In the sense of pods eating their young....no. That’s never gonna change

But overall I think the profession is changing. When I was starting pod school(about 10 +years ago) all of the teachers were the old guys who only did forefoot and chip n clip. Maybe we’d get a guest lecturer who had taught himself how to do an ankle or latched on to a orthopod at some point in his career to learn how to do a TAR (I’m sure those guys have retired by now-they were old as dirt). In residency, we had a few fresh attendings who just finished a fancy acfas fellowship. By now a majority of grads are least exposed to foot and ankle in their training. At some point the schools and residencies are gonna need new teachers and hopefully it won’t be the old chip n clip guys. You don’t see that as change? Or maybe I’m looking at it wrong.

Food for thought: I see the profession as starting to diverge into two main groups: wound care and surgery (both FF/RRA). Not a forefoot podiatrist vs rearfoot podiatrist, but strictly wounds vs bunions/ankles . At least this is the trend where I work at.
 
A review of Penn Presby's website essentially suggests to me that they slam you with off-service rotations. I see 3 months of vascular, 3 months of plastics, apparently a 1st year heavy in offservice medicine rotations. Having a strong surgical/medical background to recognize when things are going astray is a wonderful thing, BUT - your smart friends going to high quality programs are going to accomplish this in 3 years. There are no shortage of good programs that get the job done in 3.

In the end - we are all going to be podiatrists. None of us are going to manage insulin. 3 months of vascular will not make you a vascular surgeon - you will not do BKAs or bypasses when you graduate.

I did 1 month of vascular. Scrubbed a bunch of cases. They referred 99% of foot amputations to us so I didn't do a single foot on vascular. I enjoyed the cases, but I derived far greater value from (1) attendance in vascular wound clinic on rotation and intermittently off (2) open communication / co-managing patients with vascular throughout all 3 years. 1st phone number I was given in residency was the vascular surgeon's number. I read all their notes, rounded with them when I could. Reviewed all imagery/duplex/etc. If vascular told me they were going to round I went and rounded with them. Could 2 more months have been beneficial? Sure. I'd certainly prefer it to the 2 months of IM, 1 month of ID, and 2 weeks of CC I did, but at some point enough is enough for off service.

You could argue - what if there was a program that was just so amazing - where every year was great and valuable and so many good cases. But if that program is so great - shouldn't it just be an amazing 3 year program?
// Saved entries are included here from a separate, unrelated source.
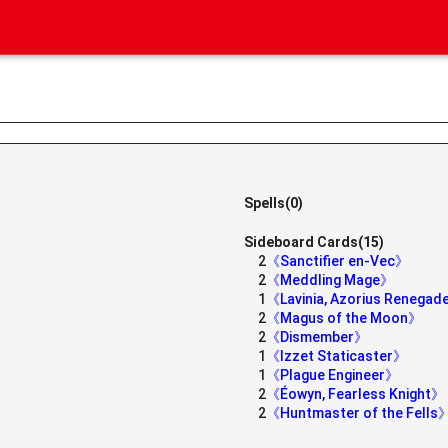
Spells(0)
Sideboard Cards(15)
2
《Sanctifier en-Vec》
2
《Meddling Mage》
1
《Lavinia, Azorius Renega
2
《Magus of the Moon》
2
《Dismember》
1
《Izzet Staticaster》
1
《Plague Engineer》
h》
2
《Éowyn, Fearless Knight》
2
《Huntmaster of the Fells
Last I checked there are ...3 four year programs. More could be coming.
-Penn
-Denver VA and the 4th year is optional and is like a wound care fellowship.
-Some program in Queens.

If you have to do a 4th year it should probably be a fellowship so you can forever say - I AM A FELLOWSHIP TRAINED FOOT AND ANKLE SURGEON. WHAT IS THIS poo-diaarhea-tree THAT YOU SPEAK OF? You'd also hopefully be somewhere with different, new ideas/thoughts/techniques etc.

Pretty much dead on about Penn. Can't speak of others. worst part is a lot of residents from there still do fellowships. 5 years of training, you move to Charleston, and still get denied ankle privileges because the letters after your name didn't change.
 
  • Like
Reactions: 1 users
Pretty much dead on about Penn. Can't speak of others. worst part is a lot of residents from there still do fellowships. 5 years of training, you move to Charleston, and still get denied ankle privileges because the letters after your name didn't change.

Take a look at the unfilled spots this year and you'll see that the 3 NY programs above offered 10 4-year spots and filled 3 of them. St. Barnabas filled 0 of its PMSR spots last update. I just don't understand why people wouldn't choose such an amazing opportunity!